O rapaz, por sua vez, escovou seus dentes na pia da cozinha, como ele pretendera o tempo todo fazer, e voltou a sala com um sorriso divertido no rosto. Desde quando ele fazia uma brincadeirinha dessas? Para falar a verdade, nem ele sabia, talvez desde... Donna. De um segundo para outro, seu sorriso desapareceu, transformando-se em um suspiro melancólico.

Sentou-se na cadeira da escrivaninha e observou a porta. Ela jamais passaria pelo batente de novo, com os olhos cheios d’água, chamando por ele. Sentiu um turbilhão de culpa tomar conta do seu espírito, como a ressaca quando atinge a praia. Lembrou-se de seus longos cabelos castanhos, que cheiravam a lavanda, e de sua voz dizendo, com aquele tom doce e baixo: “John, por favor...”. Ele podia sentir a pele dela tocando a dele, de um modo que parecia arder, enquanto, ele a tomava pelos braços e beijava aqueles lábios macios rosados. Aquilo tudo parecia tão real, como se ela nunca partira. Seu perfume era inebriante, uma mistura da brisa do verão com o cheiro do sabonete que ela usava. “Donna, não me deixe, bella mia.” Disse sentindo-se sufocado, entretanto, ela partira a muito e a culpa era apenas dele.  

Abriu os olhos, ofegante, sentindo o suor e lágrimas escorrerem por seu rosto. Ele adormecera na cadeira e tivera mais um daqueles seus sonhos com Donna. Sentiu todos os músculos de seu corpo retesados, como se tudo aquilo não fosse fruto de sua imaginação. Tentou se acalmar, regulando sua respiração, levantando lentamente.

— Por que faz isso comigo? – Perguntou em voz baixa para sala vazia. – Não te basta a culpa que eu sinto? Não te basta a minha falta de vontade de viver depois que você se foi?

Ajoelhou-se próximo ao colchão em que ele deveria dormir e chorou. Os soluços travavam sua respiração e ele podia sentir as lágrimas molhando seu peito magro. Aquela casa estava tão impregnada da presença dela, parecia que seus olhos castanho-esverdeados estavam por toda parte, observando-o.

— Por que você é tão fraco? – Perguntou-se, entre os soluços. – Você foi o único culpado da morte dela...  

Sentiu seu coração apertar mais um pouco – se é que isso era possível – e virou o rosto em direção a porta, pois sentiu como se ela o olhasse do batente. Levantou-se e se encaminhou para lá, com os olhos fixos naquele ponto em que ele acreditava se encontrar Donna e sussurrou:

— Se um dia você for capaz de me perdoar, pois eu jamais serei...

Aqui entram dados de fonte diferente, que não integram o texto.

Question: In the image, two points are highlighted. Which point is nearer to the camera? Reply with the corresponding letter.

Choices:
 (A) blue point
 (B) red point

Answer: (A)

— Remus, está tudo bem? – A voz de Emmeline surgiu, as suas costas, preocupada, seguidas de um toque em seu ombro nu.

A mão da moça era tão fria quanto aço e ele estremeceu ao senti-la em sua pele quente. Tentou se recompor da melhor maneira que pode, respirando profundamente, antes de virar-se para olhá-la. Mas seu rosto estava inchado e lavado pelas lágrimas. Ele simplesmente não tinha forças para lhe responder, se sentia tão pequeno e vulnerável, quanto uma criança.

Os olhos azuis miraram-lhe com espanto, pois em todos esses anos, Emmeline, nunca vira Remus chorar. Naquela madrugada, quando acordou com o barulho que vinha da sala, empunhou sua varinha, com força e seguiu fazendo o maior silêncio que conseguia. Encontrou, porém, o rapaz parado próximo a porta falando sozinho, com sua voz parecendo nasalada e triste. Não foi capaz de ouvir o que ele dizia, mas quando o chamou e tocou seu ombro, sentiu uma onda de eletricidade percorrer seu corpo. Enquanto encarava o rosto choroso dele, ocorreu a moça que algo de muito ruim acontecera com Remus enquanto ele estivera na Itália, mas para ela não parecia o momento correto de um interrogatório.

Alguns segundos se passaram enquanto eles se encaravam, esperando que um dos dois iniciasse aquele diálogo doloroso. Entretanto, Emmeline preferiu o silêncio e o puxou para um abraço, sem dizer uma única palavra. Remus já se preparava para as perguntas que ele temia responder, mas aliviou-se ao sentir a cabeça dela sobre seu peito. Envolveu-a com seus longos braços em um abraço apertado e aninhou sua cabeça sobre os cabelos loiros dela. De olhos cerrados, não soube quanto tempo passara assim, mas sentia seu coração se acalmar a cada batida.